(Items from a data source)

_ _ _ _ _ _ _

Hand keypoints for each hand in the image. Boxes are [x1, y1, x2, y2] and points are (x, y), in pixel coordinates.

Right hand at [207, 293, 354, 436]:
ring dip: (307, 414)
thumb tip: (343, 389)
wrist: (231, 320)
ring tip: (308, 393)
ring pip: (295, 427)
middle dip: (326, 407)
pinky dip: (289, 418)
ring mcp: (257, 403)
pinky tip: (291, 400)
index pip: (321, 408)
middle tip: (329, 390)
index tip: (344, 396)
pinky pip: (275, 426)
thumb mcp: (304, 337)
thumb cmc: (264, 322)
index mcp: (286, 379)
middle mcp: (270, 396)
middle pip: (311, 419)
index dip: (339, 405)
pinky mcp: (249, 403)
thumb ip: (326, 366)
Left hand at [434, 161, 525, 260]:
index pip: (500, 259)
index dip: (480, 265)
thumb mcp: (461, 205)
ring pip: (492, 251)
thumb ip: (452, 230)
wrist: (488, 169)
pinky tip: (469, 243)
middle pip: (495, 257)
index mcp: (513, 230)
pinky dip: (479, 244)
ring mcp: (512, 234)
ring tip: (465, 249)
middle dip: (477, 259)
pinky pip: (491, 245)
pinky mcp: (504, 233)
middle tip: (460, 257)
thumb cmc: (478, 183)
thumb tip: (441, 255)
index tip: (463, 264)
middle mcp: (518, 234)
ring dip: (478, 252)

_ _ _ _ _ _ _

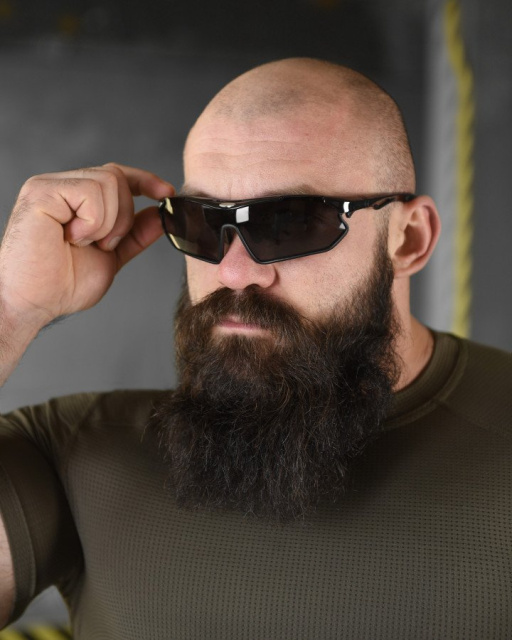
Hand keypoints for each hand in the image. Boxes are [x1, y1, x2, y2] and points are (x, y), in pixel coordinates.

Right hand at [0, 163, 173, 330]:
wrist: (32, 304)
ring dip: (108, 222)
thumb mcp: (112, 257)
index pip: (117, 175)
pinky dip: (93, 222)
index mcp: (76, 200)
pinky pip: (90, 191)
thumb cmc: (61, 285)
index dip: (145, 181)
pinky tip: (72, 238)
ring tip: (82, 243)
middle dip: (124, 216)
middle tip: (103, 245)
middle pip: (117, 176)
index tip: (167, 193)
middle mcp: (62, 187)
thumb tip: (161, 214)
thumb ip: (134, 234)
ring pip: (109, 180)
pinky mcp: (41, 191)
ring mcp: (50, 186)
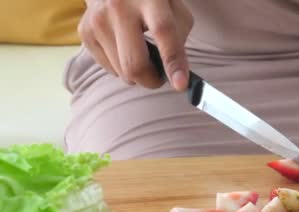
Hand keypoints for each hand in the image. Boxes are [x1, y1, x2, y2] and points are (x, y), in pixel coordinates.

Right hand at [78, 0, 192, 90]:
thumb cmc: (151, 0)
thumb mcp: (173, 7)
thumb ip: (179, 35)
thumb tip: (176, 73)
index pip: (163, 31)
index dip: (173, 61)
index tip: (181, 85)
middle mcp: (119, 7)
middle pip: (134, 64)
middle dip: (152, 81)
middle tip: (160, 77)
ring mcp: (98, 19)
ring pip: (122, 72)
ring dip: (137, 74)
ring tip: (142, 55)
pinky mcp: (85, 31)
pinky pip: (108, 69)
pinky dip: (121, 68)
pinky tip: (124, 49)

_ _ _ _ _ _ _

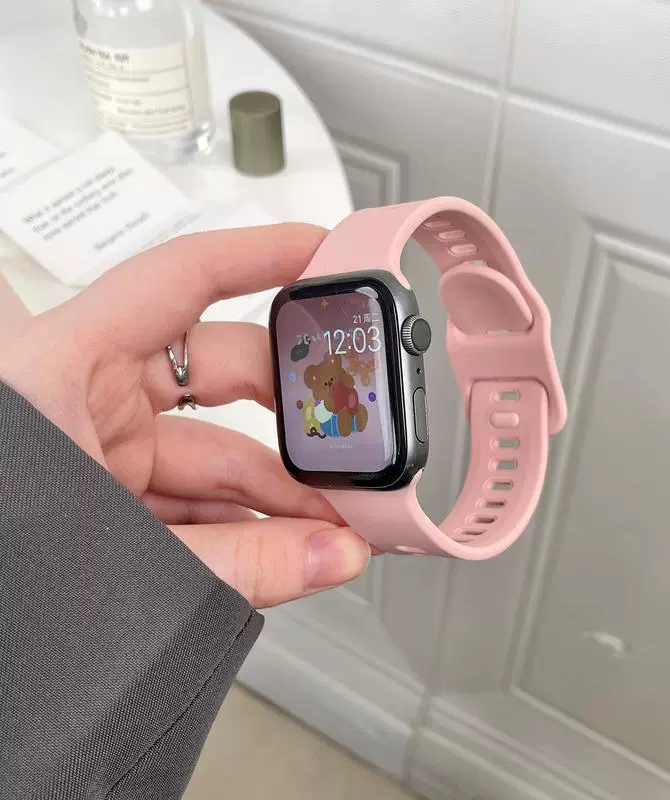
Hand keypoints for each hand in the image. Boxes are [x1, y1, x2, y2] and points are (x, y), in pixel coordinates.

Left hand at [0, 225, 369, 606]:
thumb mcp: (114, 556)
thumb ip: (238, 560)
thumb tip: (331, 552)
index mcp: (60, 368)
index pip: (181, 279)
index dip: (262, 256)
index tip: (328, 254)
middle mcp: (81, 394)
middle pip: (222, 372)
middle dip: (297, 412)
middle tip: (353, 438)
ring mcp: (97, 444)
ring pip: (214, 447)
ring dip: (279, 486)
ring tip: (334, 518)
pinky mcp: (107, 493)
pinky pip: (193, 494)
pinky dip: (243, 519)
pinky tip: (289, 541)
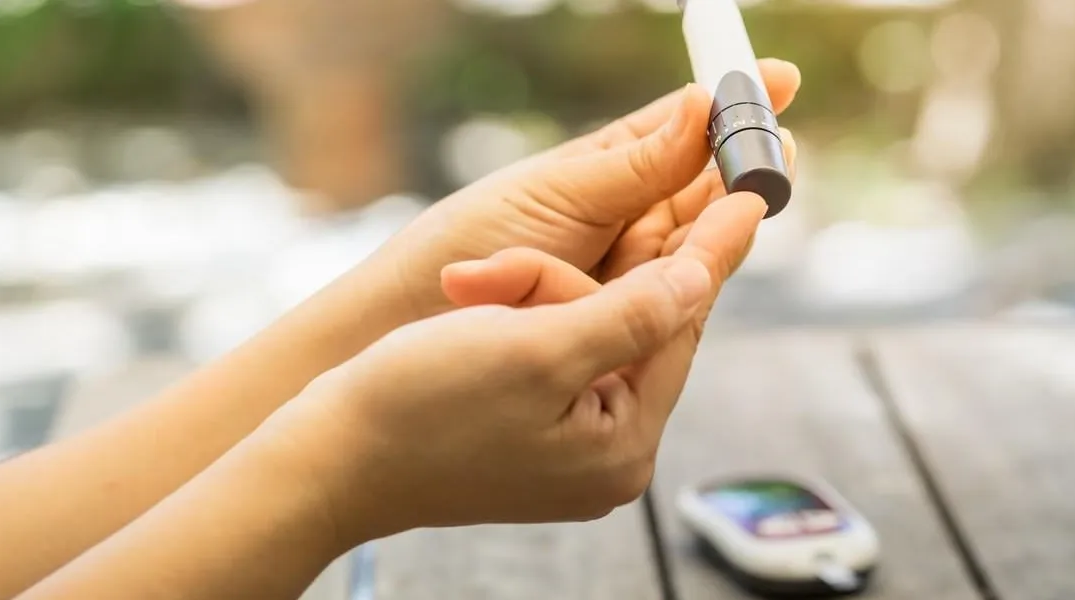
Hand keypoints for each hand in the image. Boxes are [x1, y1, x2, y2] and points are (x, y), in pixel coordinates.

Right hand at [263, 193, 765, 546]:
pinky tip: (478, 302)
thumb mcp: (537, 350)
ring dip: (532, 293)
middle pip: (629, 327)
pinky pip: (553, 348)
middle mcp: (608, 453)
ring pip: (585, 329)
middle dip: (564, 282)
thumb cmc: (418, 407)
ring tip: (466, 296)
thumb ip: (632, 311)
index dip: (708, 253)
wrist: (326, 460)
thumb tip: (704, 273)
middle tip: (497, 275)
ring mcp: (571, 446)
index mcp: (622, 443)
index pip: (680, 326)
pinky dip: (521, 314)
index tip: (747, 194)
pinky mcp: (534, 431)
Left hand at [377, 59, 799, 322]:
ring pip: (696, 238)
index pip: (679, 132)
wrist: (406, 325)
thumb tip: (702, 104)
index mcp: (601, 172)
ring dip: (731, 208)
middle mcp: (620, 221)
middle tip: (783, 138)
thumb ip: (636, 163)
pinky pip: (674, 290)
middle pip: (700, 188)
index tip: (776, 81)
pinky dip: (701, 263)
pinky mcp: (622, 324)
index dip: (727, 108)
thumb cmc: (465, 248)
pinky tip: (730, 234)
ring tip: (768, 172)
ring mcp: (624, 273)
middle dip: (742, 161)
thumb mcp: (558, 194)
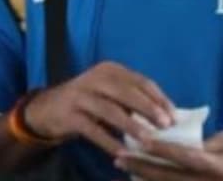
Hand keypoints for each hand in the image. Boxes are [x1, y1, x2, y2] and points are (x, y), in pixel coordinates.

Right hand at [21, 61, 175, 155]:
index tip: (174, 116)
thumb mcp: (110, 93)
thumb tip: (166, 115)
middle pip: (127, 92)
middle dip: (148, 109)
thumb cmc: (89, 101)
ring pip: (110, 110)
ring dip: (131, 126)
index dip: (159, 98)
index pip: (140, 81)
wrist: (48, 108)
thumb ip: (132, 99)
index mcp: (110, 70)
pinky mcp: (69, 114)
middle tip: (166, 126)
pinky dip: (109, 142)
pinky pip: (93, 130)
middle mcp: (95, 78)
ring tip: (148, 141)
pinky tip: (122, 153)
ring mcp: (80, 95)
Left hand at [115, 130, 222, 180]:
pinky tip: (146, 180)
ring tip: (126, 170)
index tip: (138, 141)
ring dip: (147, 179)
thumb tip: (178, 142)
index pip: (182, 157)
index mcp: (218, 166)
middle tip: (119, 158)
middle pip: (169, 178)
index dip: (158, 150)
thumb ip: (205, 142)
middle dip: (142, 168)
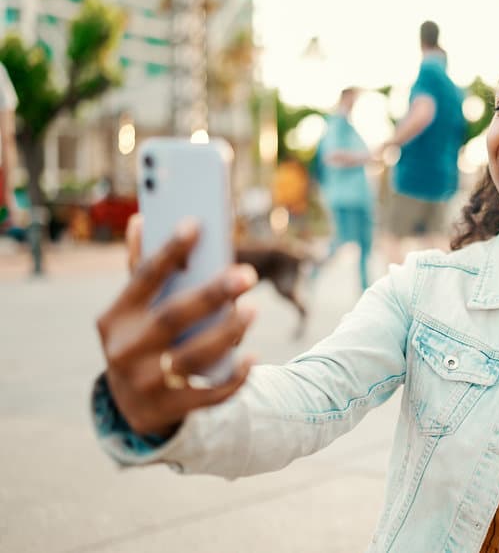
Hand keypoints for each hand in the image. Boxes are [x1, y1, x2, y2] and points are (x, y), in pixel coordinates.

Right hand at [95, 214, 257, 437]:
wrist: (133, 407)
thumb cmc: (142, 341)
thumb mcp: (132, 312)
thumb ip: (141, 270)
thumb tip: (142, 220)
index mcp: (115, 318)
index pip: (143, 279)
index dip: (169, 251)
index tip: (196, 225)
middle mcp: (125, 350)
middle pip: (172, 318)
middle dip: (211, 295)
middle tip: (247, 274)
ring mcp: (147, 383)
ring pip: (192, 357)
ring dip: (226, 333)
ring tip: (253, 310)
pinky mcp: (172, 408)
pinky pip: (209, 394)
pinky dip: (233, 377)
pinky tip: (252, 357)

_ _ _ _ _ _ _

WHAT YOU ARE ASKED TO DO: Using the data above, print exactly the lines from the line that contains "thumb ip: (132, 99)" through the line that contains "middle pip: (169, 178)", with both included.

WRITTEN RESPONSE:
thumb ip: (132, 99)
index mcp: (110, 70)
pinky mcp: (69, 114)
middle tip: (166, 126)
pinky dip: (109, 142)
pinky pip: (93, 130)
middle mcp: (95, 78)
ring tip: (148, 141)
pinky tip: (122, 153)
ring mcp: (80, 95)
Left hand at [115, 130, 222, 180]:
pinky tip: (146, 180)
ring tip: (126, 170)
index tip: (138, 141)
ring dip: (147, 179)
thumb tip: (178, 142)
index pip: (182, 157)
index mcp: (218, 166)
middle tip: (119, 158)
middle pip: (169, 178)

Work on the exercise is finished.